- Exercise prompt:
The answer must be every line of the records below that contains the word "dropped", copied out.

######

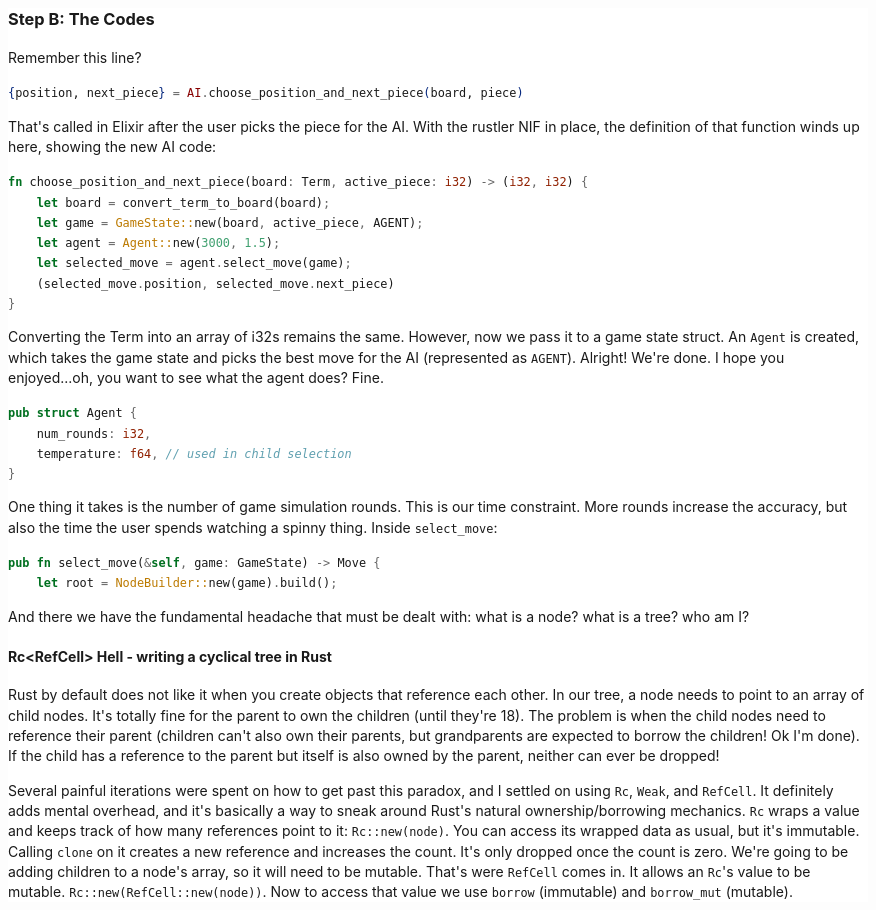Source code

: ### Step B: The Codes

Remember this line?

```elixir
{position, next_piece} = AI.choose_position_and_next_piece(board, piece)
```

That's called in Elixir after the user picks the piece for the AI. With the rustler
NIF in place, the definition of that function winds up here, showing the new AI code:

```rust
fn choose_position_and_next_piece(board: Term, active_piece: i32) -> (i32, i32) {
    let board = convert_term_to_board(board);
    let game = GameState::new(board, active_piece, AGENT);
    let agent = Agent::new(3000, 1.5);
    let selected_move = agent.select_move(game);
    (selected_move.position, selected_move.next_piece)
}
```

Converting the Term into an array of i32s remains the same. However, now we pass it
to a game state struct. An `Agent` is created, which takes the game state and picks
the best move for the AI (represented as `AGENT`). Alright! We're done. I hope you enjoyed...oh,
you want to see what the agent does? Fine.

```rust
pub struct Agent {
    num_rounds: i32,
    temperature: f64, // used in child selection
}
```

One thing it takes is the number of game simulation rounds. This is our time constraint.
More rounds increase the accuracy, but also the time the user spends watching a
spinny thing. Inside `select_move`:

```rust
pub fn select_move(&self, game: GameState) -> Move {
    let root = NodeBuilder::new(game).build();
```

And there we have the fundamental headache that must be dealt with: what is a node? what is a tree? who am I?

#### Rc&lt;RefCell> Hell - writing a cyclical tree in Rust
Rust by default does not like it when you create objects that reference each other.
In our tree, a node needs to point to an array of child nodes. It's totally fine for the parent
to own the children (until they're 18). The problem is when the child nodes need to
reference their parent (children can't also own their parents, but grandparents are
expected to borrow the children! Ok I'm done). If the child has a reference to the
parent but itself is also owned by the parent, neither can ever be dropped!

Several painful iterations were spent on how to get past this paradox, and I settled
on using `Rc`, `Weak`, and `RefCell`. It definitely adds mental overhead, and it's basically
a way to sneak around Rust's natural ownership/borrowing mechanics. `Rc` wraps a value and
keeps track of how many references point to it: `Rc::new(node)`. You can access its wrapped data
as usual, but it's immutable. Calling `clone` on it creates a new reference and increases
the count. It's only dropped once the count is zero. We're going to be adding children
to a node's array, so it will need to be mutable. That's were `RefCell` comes in.
It allows an `Rc`'s value to be mutable. `Rc::new(RefCell::new(node))`.
Now to access that value we use `borrow` (immutable) and `borrow_mut` (mutable).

######

- Written response:
parent but itself is also owned by the parent, neither can ever be dropped!
the count. It's only dropped once the count is zero. We're going to be adding children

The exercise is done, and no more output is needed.